执行任务 >> 把下面的条目改写成编号列表，去掉空行，答案里不要放图片。

**********

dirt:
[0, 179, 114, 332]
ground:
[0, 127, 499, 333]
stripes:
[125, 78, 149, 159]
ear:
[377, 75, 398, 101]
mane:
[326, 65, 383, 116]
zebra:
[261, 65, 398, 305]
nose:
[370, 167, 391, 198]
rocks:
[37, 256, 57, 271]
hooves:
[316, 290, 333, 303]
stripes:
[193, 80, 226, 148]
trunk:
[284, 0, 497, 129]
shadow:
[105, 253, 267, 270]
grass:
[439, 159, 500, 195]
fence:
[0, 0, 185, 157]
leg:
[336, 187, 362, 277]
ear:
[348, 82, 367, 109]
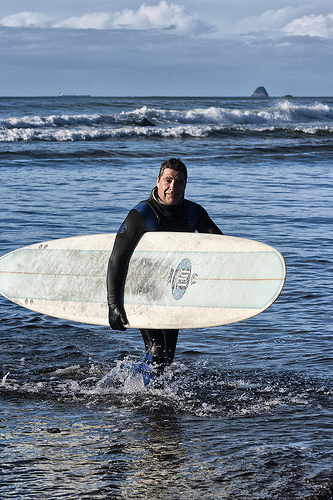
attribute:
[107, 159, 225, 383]
man — looking, here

**********

练习结果 >>
1. dirt:
2. [0, 179, 114, 332]
3. ground:
4. [0, 127, 499, 333]
5. stripes:
6. [125, 78, 149, 159]
7. ear:
8. [377, 75, 398, 101]
9. mane:
10. [326, 65, 383, 116]
11. zebra:
12. [261, 65, 398, 305]
13. nose:
14. [370, 167, 391, 198]
15. rocks:
16. [37, 256, 57, 271]
17. hooves:
18. [316, 290, 333, 303]
19. stripes:
20. [193, 80, 226, 148]
21. trunk:
22. [284, 0, 497, 129]
23. shadow:
24. [105, 253, 267, 270]
25. grass:
26. [439, 159, 500, 195]
27. fence:
28. [0, 0, 185, 157]
29. leg:
30. [336, 187, 362, 277]
31. ear:
32. [348, 82, 367, 109]
33. attribute:
34. [107, 159, 225, 383]
35. man — looking, here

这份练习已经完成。